Partiendo de fotografías de archivo del paisaje islandés, la serie Posibilidad de aliento activa un espacio de especulación visual. Las imágenes, intervenidas mediante procesos de inteligencia artificial que incorporan elementos de ficción y cuyas dimensiones remiten a medidas tomadas por el artista en el propio lugar, se alejan de su condición referencial y proponen formas inestables, atravesadas por variaciones, distorsiones y desajustes. El archivo se presenta aquí como un territorio inconmensurable, donde la imagen deja de afirmar para ensayar: un espacio en el que los lenguajes se desplazan, los relatos se desvían y el paisaje se ofrece como hipótesis antes que como evidencia.

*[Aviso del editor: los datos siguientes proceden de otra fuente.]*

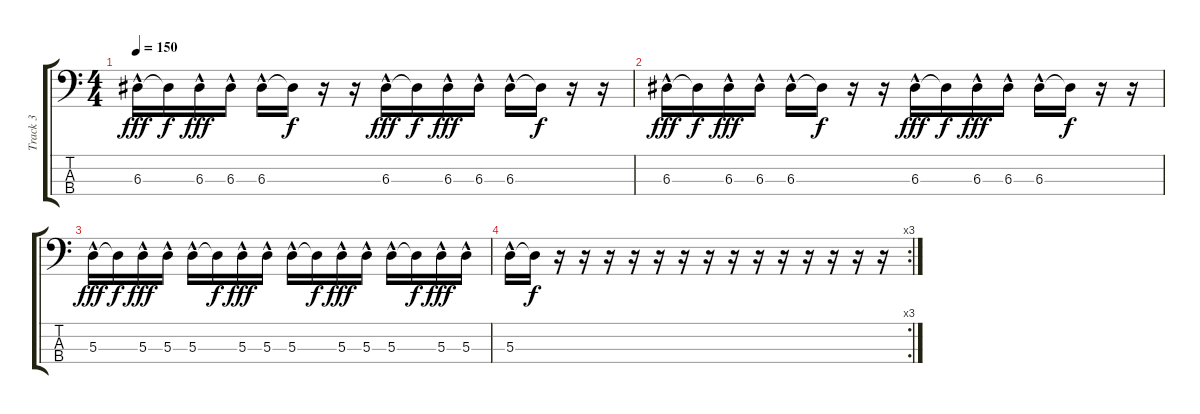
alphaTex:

\track ("Track 3" "Track 3") {instrument electricbasspick}
\staff {score tabs}
\tuning (G2 D2 A1 E1) {hide}
\ts (4 4)
\tempo 150
\clef f4
\ks c
6.3{hac}.16{dy fff} 6.3{t}.16{dy f} 6.3{hac}.16{dy fff} 6.3{hac}.16 6.3{hac}.16 6.3{t}.16{dy f} r.16 r.16 6.3{hac}.16{dy fff} 6.3{t}.16{dy f} 6.3{hac}.16{dy fff} 6.3{hac}.16 6.3{hac}.16 6.3{t}.16{dy f} r.16 r.16 |
6.3{hac}.16{dy fff} 6.3{t}.16{dy f} 6.3{hac}.16{dy fff} 6.3{hac}.16 6.3{hac}.16 6.3{t}.16{dy f} r.16 r.16 6.3{hac}.16{dy fff} 6.3{t}.16{dy f} 6.3{hac}.16{dy fff} 6.3{hac}.16 6.3{hac}.16 6.3{t}.16{dy f} r.16 r.16 |
5.3{hac}.16{dy fff} 5.3{t}.16{dy f} 5.3{hac}.16{dy fff} 5.3{hac}.16 5.3{hac}.16 5.3{t}.16{dy f} 5.3{hac}.16{dy fff} 5.3{hac}.16 5.3{hac}.16 5.3{t}.16{dy f} 5.3{hac}.16{dy fff} 5.3{hac}.16 5.3{hac}.16 5.3{t}.16{dy f} 5.3{hac}.16{dy fff} 5.3{hac}.16 |
\rc 3
5.3{hac}.16 5.3{t}.16{dy f} r.16 r.16 r.16 r.16 r.16 r.16 r.16 r.16 r.16 r.16 r.16 r.16 r.16 r.16
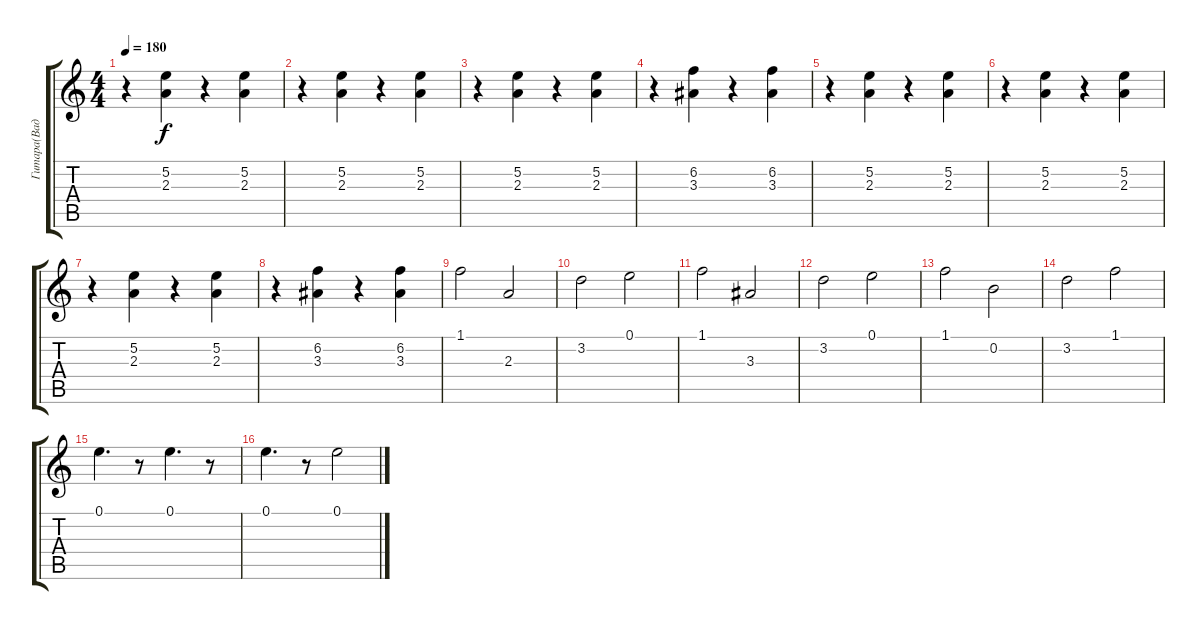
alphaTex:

\track ("Гитара(Вадим)" "Гитара(Вад") {instrument distortionguitar}
\staff {score tabs}
\tuning (E4 B3 G3 D3 A2 E2) {hide}
\ts (4 4)
\tempo 180
\clef g2
\ks c
r.4{dy f} (5.2 2.3).4 r.4 (5.2 2.3).4 |
r.4 (5.2 2.3).4 r.4 (5.2 2.3).4 |
r.4 (5.2 2.3).4 r.4 (5.2 2.3).4 |
r.4 (6.2 3.3).4 r.4 (6.2 3.3).4 |
r.4 (5.2 2.3).4 r.4 (5.2 2.3).4 |
r.4 (5.2 2.3).4 r.4 (5.2 2.3).4 |
r.4 (5.2 2.3).4 r.4 (5.2 2.3).4 |
r.4 (6.2 3.3).4 r.4 (6.2 3.3).4 |
1.1.2 2.3.2 |
3.2.2 0.1.2 |
1.1.2 3.3.2 |
3.2.2 0.1.2 |
1.1.2 0.2.2 |
3.2.2 1.1.2 |
0.1.4{d} r.8 0.1.4{d} r.8 |
0.1.4{d} r.8 0.1.2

Herðubreið ocupa un lugar central en este proyecto por su condición simbólica dentro del paisaje islandés y por la persistencia con la que ha sido representado a lo largo del tiempo. Aislado y reconocible, este volcán ha circulado como una imagen compartida, acumulada en archivos personales, culturales y visuales, hasta integrarse en la vida cotidiana y el imaginario colectivo de la isla. Esta presencia reiterada desplaza al paisaje hacia los márgenes de la representación: Herðubreið deja de ser únicamente un lugar para convertirse en una imagen maleable, susceptible de ser transformada, reinterpretada y desplazada. El trabajo se sitúa en ese espacio intermedio donde la imagen ya no responde a una lógica descriptiva, sino a un proceso intuitivo de aproximación, en el que nombrar, señalar y volver a mirar se convierten en actos generativos.

Las obras en torno a Herðubreið ensayan distintas formas de activar esa imagen acumulada. A través de variaciones, repeticiones y desplazamientos, el volcán aparece una y otra vez sin llegar a fijarse. Este retorno constante no busca clarificar la forma, sino mantenerla activa y abierta a nuevas lecturas. En ese movimiento se manifiesta el aliento del paisaje y el del propio artista: una energía latente que atraviesa las imágenes y las mantiene en suspensión, permitiendo que cada una funcione como una posibilidad más dentro de un proceso en curso.